“Para ser libre, para vivir de acuerdo con uno mismo y no apartarse del camino que el destino nos ha trazado, hace falta coraje. Mi película es sobre el coraje de Camila O’Gorman y Ladislao Gutierrez”, decía un texto escrito por María Luisa Bemberg en mayo de 1984, cuando se estrenó la película que en versión libre narraba la tragedia de los amantes del Río de la Plata.
Un 18 de agosto, pero del año 1848 eran ejecutados en Santos Lugares, hoy partido de San Martín en la provincia de Buenos Aires.
Muchos conocen la historia, pero bien vale recordarla. Muchos la descubrieron gracias a esa película estrenada hace 40 años.
Camila O´Gorman era una joven perteneciente a una familia de clase alta de ascendencia irlandesa, francesa y española. Su padre era un ferviente partidario del régimen conducido por el Brigadier Juan Manuel de Rosas. Su abuela, era una distinguida dama que había sido amante del Virrey Liniers y debió exiliarse un largo tiempo en Río de Janeiro, se la conocía como Mandame Perichón o la Perichona. Ladislao Gutiérrez, era un joven sacerdote tucumano, sobrino del gobernador tucumano Celedonio Gutiérrez.
En el año 1843 Ladislao llegará a Buenos Aires, ya conocía a Eduardo O’ Gorman -el hermano de Camila- y será destinado a la parroquia que la familia de Camila concurría a misa los domingos. Conocerá a Camila, se transformará en su confesor y nacerá entre ellos un romance clandestino rápidamente.

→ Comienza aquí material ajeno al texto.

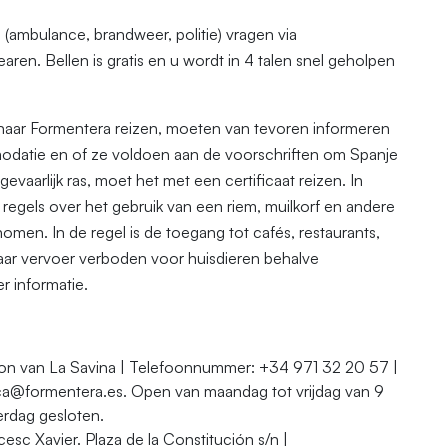
 (ambulance, brandweer, politie) vragen via
ren. Bellen is gratis en u wordt in 4 talen snel geholpen
naar Formentera reizen, moeten van tevoren informeren
odatie en of ze voldoen aan de voorschriften om Spanje
gevaarlijk ras, moet het met een certificaat reizen. In
egels over het gebruik van een riem, muilkorf en andere
men. In de regel is de toegang tot cafés, restaurants,
aar vervoer verboden voor huisdieren behalve
 informatie.
ion van La Savina | Telefoonnummer: +34 971 32 20 57 |
ica@formentera.es. Open van maandag tot vrijdag van 9
erdag gesloten.
esc Xavier. Plaza de la Constitución s/n |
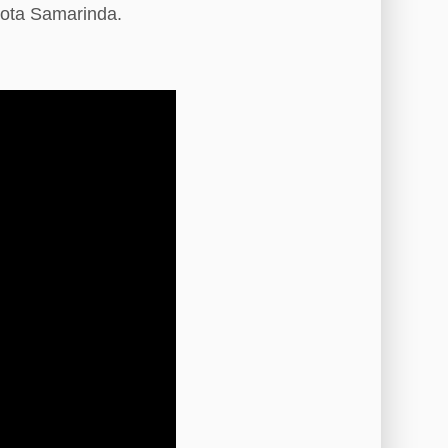
Kota Samarinda.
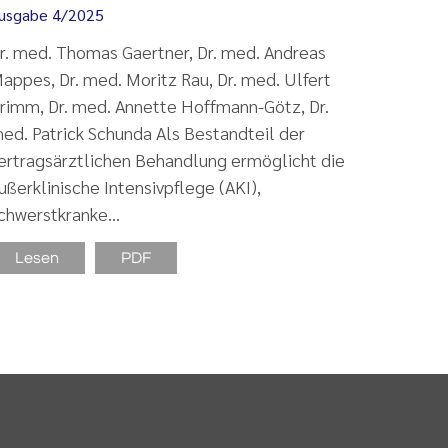
usgabe 4/2025
r. med. Thomas Gaertner, Dr. med. Andreas
appes, Dr. med. Moritz Rau, Dr. med. Ulfert
rimm, Dr. med. Annette Hoffmann-Götz, Dr.
ed. Patrick Schunda Als Bestandteil der
ertragsärztlichen Behandlung ermöglicht die
ußerklinische Intensivpflege (AKI),
chwerstkranke…
Lesen
PDF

En diciembre de 1847 decidirán huir hacia Brasil, pero se detendrán en Goya -provincia de Corrientes-, allí se instalarán como maestros con los nombres de Máximo Brandier y Valentina Desán. Aunque serán descubiertos el 16 de junio de 1848 por el sacerdote irlandés Michael Gannon. Rápidamente apresados y conducidos a la provincia de Buenos Aires para que el gobernador Rosas decidiera la suerte de ambos.
Los comentarios en la prensa local y de otros países llevaron a Rosas a tomar la determinación de fusilarlos para establecer un castigo ejemplar. Y así en la mañana de un 18 de agosto, Camila y Ladislao murieron bajo las balas de un pelotón de fusilamiento.

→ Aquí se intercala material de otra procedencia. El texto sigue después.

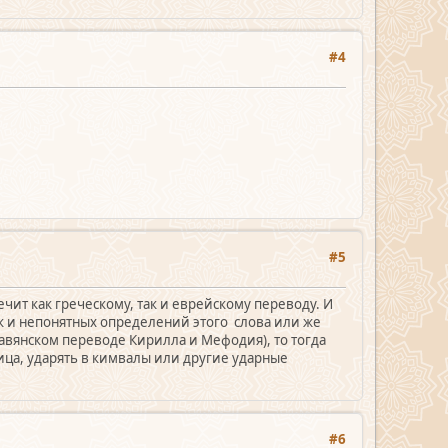
#4
#5
ечит как греческому, так и еврейскому переводу. И
ок и непонятных определений этого слова или же
славянском переводе Кирилла и Мефодия), то тогда
лица, ударять в кимвалы или другие ударные
#6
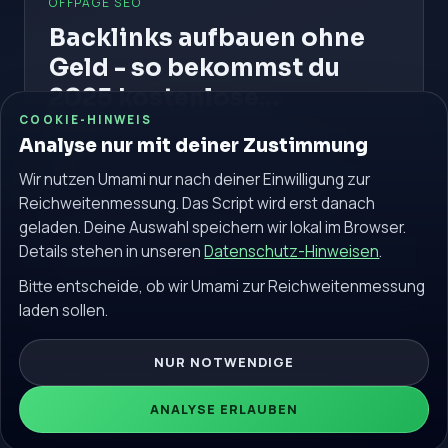
OFFPAGE SEO
Backlinks aufbauen ohne
Geld - so bekommst du
2025 kostenlose
COOKIE-HINWEIS
Empfehlungen
So baust du 2025 ohne Budget hochwertige
Analyse nur mit deiner Zustimmung
Backlinks auf und verbesserst dein Ranking
nachhaltig.
Wir nutzen Umami nur nach deiner Einwilligung zur
Reichweitenmessung. Das Script wird erst danach
#Backlinks aufbauen
#OffPage SEO
geladen. Deine Auswahl speichern wir lokal im Browser.
#Linkbuilding ohne Budget
Details stehen in unseren
Datenschutz-Hinweisen
.
Weiterlesen
Bitte entscheide, ob wir Umami zur Reichweitenmessung
laden sollen.
NUR NOTWENDIGE
© 2026 seokostenlos.de. Alle Rechte vorbehalten.
ANALYSE ERLAUBEN
Community
Impressum
Datenschutz
Blog
Glossar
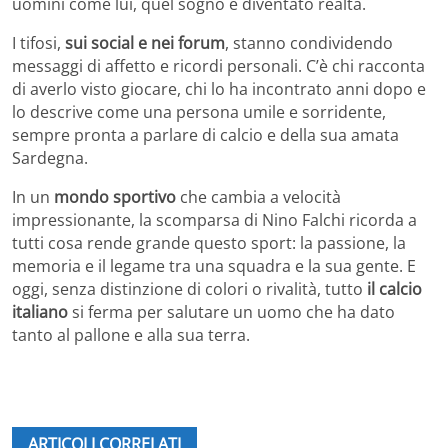
uomini come lui, quel sogno è diventato realtà.
I tifosi,
sui social e nei forum
, stanno condividendo
messaggi di affetto e ricordi personali. C’è chi racconta
di averlo visto giocare, chi lo ha incontrato anni dopo e
lo descrive come una persona umile e sorridente,
sempre pronta a parlare di calcio e della sua amata
Sardegna.
In un
mondo sportivo
che cambia a velocità
impressionante, la scomparsa di Nino Falchi ricorda a
tutti cosa rende grande questo sport: la passione, la
memoria e il legame tra una squadra e la sua gente. E
oggi, senza distinzione di colori o rivalità, tutto
il calcio
italiano
si ferma per salutare un uomo che ha dato
tanto al pallone e alla sua terra.
ARTICOLI CORRELATI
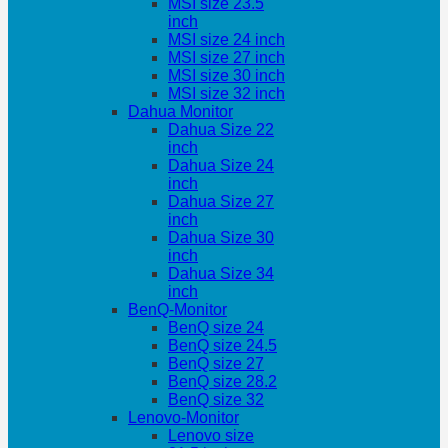
MSI size 23.5
inch
MSI size 24 inch
MSI size 27 inch
MSI size 30 inch
MSI size 32 inch
Dahua Monitor
Dahua Size 22
inch
Dahua Size 24
inch
Dahua Size 27
inch
Dahua Size 30
inch
Dahua Size 34
inch
BenQ-Monitor
BenQ size 24
BenQ size 24.5
BenQ size 27
BenQ size 28.2
BenQ size 32
Lenovo-Monitor
Lenovo size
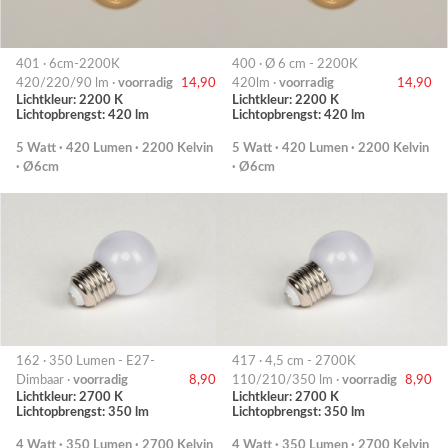
401 · 6cm-2200K
400 · Ø 6 cm - 2200K
420/220/90 lm ·
voorradig
14,90
420lm ·
voorradig
14,90
Lichtkleur: 2200 K
Lichtkleur: 2200 K
Lichtopbrengst: 420 lm
Lichtopbrengst: 420 lm
5 Watt · 420 Lumen · 2200 Kelvin
5 Watt · 420 Lumen · 2200 Kelvin
· Ø6cm
· Ø6cm
162 · 350 Lumen - E27-
417 · 4,5 cm - 2700K
Dimbaar ·
voorradig
8,90
110/210/350 lm ·
voorradig
8,90
Lichtkleur: 2700 K
Lichtkleur: 2700 K
Lichtopbrengst: 350 lm
Lichtopbrengst: 350 lm
4 Watt · 350 Lumen · 2700 Kelvin
4 Watt · 350 Lumen · 2700 Kelvin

Su historia comenzará a ser recordada en crónicas de la época, en textos literarios y teatrales como los de Felisberto Pelissot de 1857 o el de Heraclio Fajardo de 1862. Estas obras teatrales serán censuradas durante mucho tiempo en Buenos Aires y en Montevideo.
Y tendrá que pasar casi un siglo para que la genial directora de cine María Luisa Bemberg rescate esta historia. Que habla del coraje de vivir como uno quiere, que señala que el coraje es la decisión de enfrentar la adversidad pase lo que pase.
Ojalá todos podamos tener el coraje de estos dos amantes para vivir nuestra vida de la mejor manera posible.